The population of Le Lamentin has been recorded in successive censuses conducted by INSEE. Earlier figures exist for the area, but are not directly comparable with later data due to changes in administrative boundaries and census definitions over time.

== Economy ==
Le Lamentin is one of the principal economic centres of Martinique and forms part of the island’s main industrial and administrative hub within the urban area of Fort-de-France.

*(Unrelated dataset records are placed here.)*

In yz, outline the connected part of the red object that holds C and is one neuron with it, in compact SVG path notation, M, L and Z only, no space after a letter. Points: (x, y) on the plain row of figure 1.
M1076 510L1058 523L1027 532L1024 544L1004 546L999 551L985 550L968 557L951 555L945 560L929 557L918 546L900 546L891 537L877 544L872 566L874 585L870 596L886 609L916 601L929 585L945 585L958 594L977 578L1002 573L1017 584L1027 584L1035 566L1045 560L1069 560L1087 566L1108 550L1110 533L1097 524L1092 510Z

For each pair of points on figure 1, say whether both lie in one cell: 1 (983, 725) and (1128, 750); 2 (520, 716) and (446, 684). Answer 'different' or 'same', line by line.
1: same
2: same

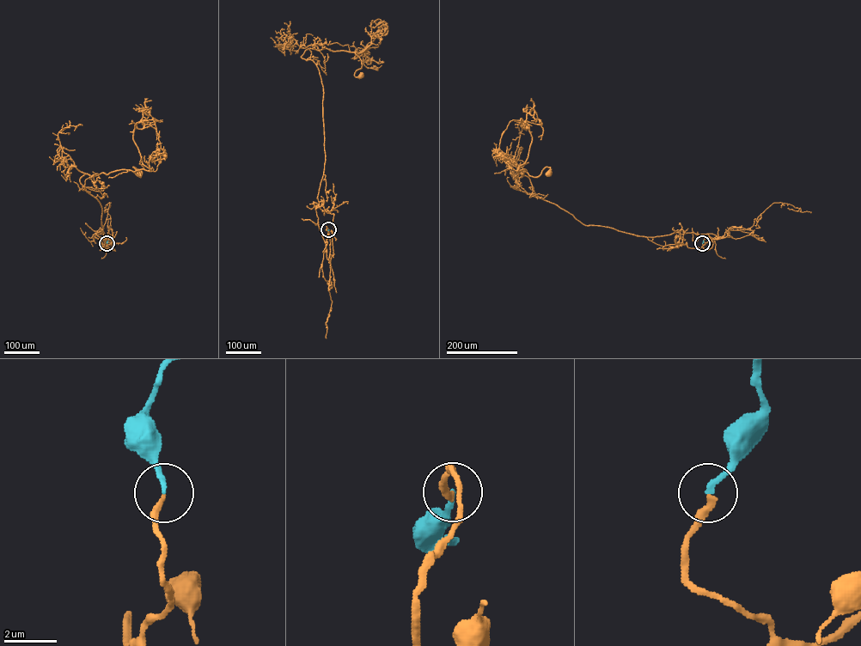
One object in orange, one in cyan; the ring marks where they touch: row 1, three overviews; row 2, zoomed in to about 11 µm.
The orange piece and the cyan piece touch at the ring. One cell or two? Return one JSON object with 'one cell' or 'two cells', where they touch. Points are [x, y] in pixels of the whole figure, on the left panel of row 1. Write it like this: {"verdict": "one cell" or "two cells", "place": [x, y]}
{"verdict": "one cell", "place": [106, 243]}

The commune has a strong tertiary sector and contains several industrial and commercial zones, including La Lézarde, La Jambette, Les Mangles Acajou, Les Hauts de Californie, Place d’Armes, Lareinty, and Manhity.

It also hosts major retail infrastructure, including the La Galleria and Place d’Armes shopping centres.

Industrial activity includes the SARA petroleum refinery (Société Anonyme de la Raffinerie des Antilles), located within the commune and supplying fuel to Martinique and other French Antilles territories.

Le Lamentin is also an important administrative centre, hosting regional offices of organisations such as the Caisse Générale de Sécurité Sociale (CGSS), the Caisse d’Allocations Familiales (CAF), and the Chambre d’Agriculture de la Martinique.

=== Transport ===
Le Lamentin is the main transport hub of Martinique. It is home to Martinique Aimé Césaire International Airport, the island’s principal airport. In 2024, the airport handled approximately 1.86 million passengers.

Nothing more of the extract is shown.